In a renewed push for constitutional reforms, Chadema yesterday outlined shortfalls in the 10th Isles Constitutional amendments, it claimed have “direct, negative and irreparable” effect on the Union between Zanzibar and Tanzania Mainland.
The opposition party made public its plan to formally present a private motion in the next Parliament session to challenge Zanzibar Constitutional amendments, which it said had grossly violated the Union Constitution and fundamental principles set up by the founders - the late Mwalimu Julius Nyerere and Abeid Amani Karume.
“Although they were made to calm down protracted political problems in the Isles, the amendments are absolutely unconstitutional…we are going to challenge them in the Parliament…the union is going in the wrong direction,” said Chadema’s Director of Law, Constitution, and Human Rights, Tundu Lissu at a news conference in Dar es Salaam during which he unveiled a draft copy of the private motion to be tabled in the coming House session.
Zanzibar constitutional amendments endorsed on August 9, this year by the House of Representatives and immediately signed by the then President of Zanzibar, Amani Abeid Karume on August 13 - paved the way for the formation of a national unity government, widely praised by the national and international community as “a strategic instrument” for halting political conflicts between the rival political parties of CCM and Civic United Front (CUF).
In recent debates, constitutional lawyers have criticised the amendments generally, but Chadema yesterday cited specific shortfalls.
“Firstly, the amendments now recognizes Zanzibar as a sovereign state within the Union…such changes contradict the Union Constitution which recognises Zanzibar as part of the Union,” said Lissu.
The amendments reduced the powers of the Union president when it comes to the question of dividing regions, districts and other areas in Tanzania, Zanzibar included.
While Article 2 (2) of the Union Constitution, gives powers to the Union president, in consultation with Isles president to divide Tanzania Zanzibar into different regions, districts, and other areas to ease implementation of government activities, the amended Zanzibar constitution, Article 2 (a) gives powers to Zanzibar president to do the same without consulting the Union president.
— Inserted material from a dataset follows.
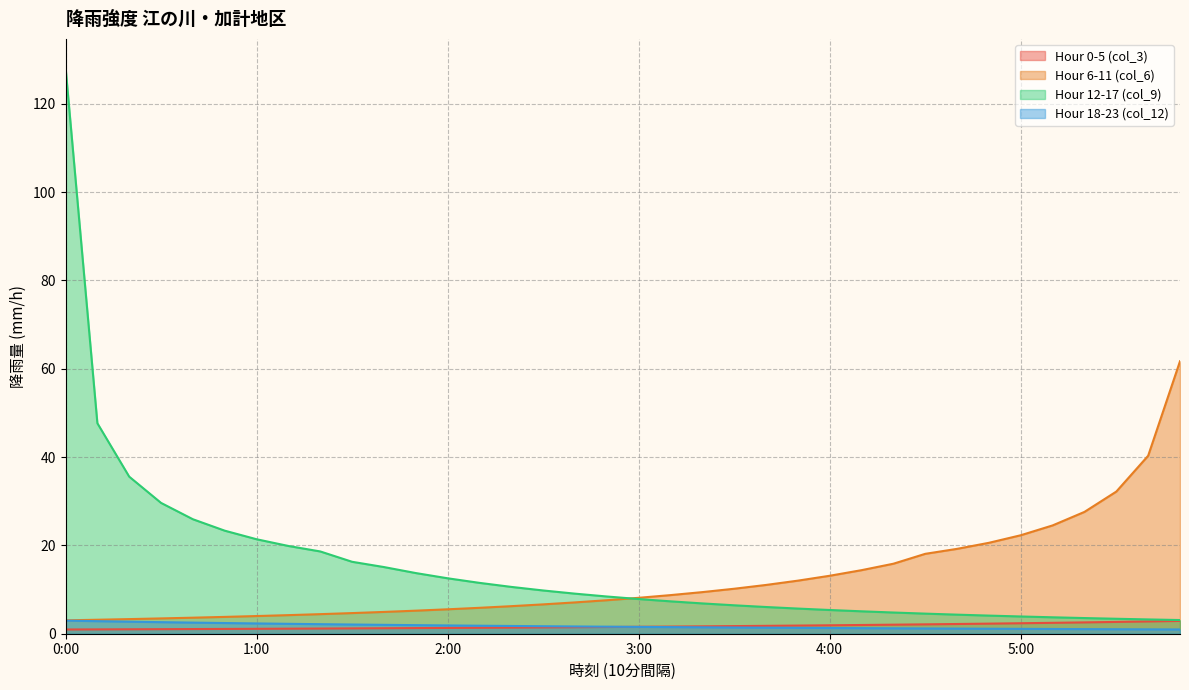

True or false: Hour 12-17 (col_9) has a value of 9.1 at 2:40-50.

True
According to Chadema, the Isles constitutional amendments affected the functions, jurisdiction and structure of the High Courts in Tanzania. Under the Union Judiciary structure, as provided in the Union constitution, appeals of cases from Zanzibar High Court are supposed to the forwarded to the Appeal Court, the highest court in the country.
“However under the amendments, Article 24 (3), all cases related to human rights would be determined by the Zanzibar High Court; they will not be taken to the Appeal Court of Tanzania,” said Lissu.
The amendments have also changed the structure of the Zanzibar government, as recognized by the Union Constitution.
Article 105 (1) (b) of the Union Constitution recognises the post of Zanzibar Chief Minister, who is one of the members of the Zanzibar House of Representatives. With the recent Isles constitutional amendments, Article 39 deleted the post of Chief Minister and introduced two new posts-First Vice President and Second Vice-President of Zanzibar.
The amended Zanzibar constitution violated the Union constitution, as it changed Article 52 (2) which talked about security agents anti-smuggling unit (KMKM), prisons and JKU, which were recognized by the Union constitution and put the agents under roof “Idara Maalum” (Special Department).
In an exclusive interview yesterday, Harold Sungusia, a lawyer from the Legal and Human Rights Centre, said: “The Isles constitutional amendments have vested more powers to the Zanzibar president in handling Isles affairs, and reduced powers of Union president in Zanzibar…On top of that, these changes disrupted, confused and contradicted many things in the management of Union issues.”
Contacted, Minister of Constitutional Affairs and Justice, Celina Kombani, declined to comment on the existing contradictions between the Zanzibar and Union constitutions, saying: “I am not concerned with the Isles constitutional amendments…ask the Isles constitutional minister…that is my comment.”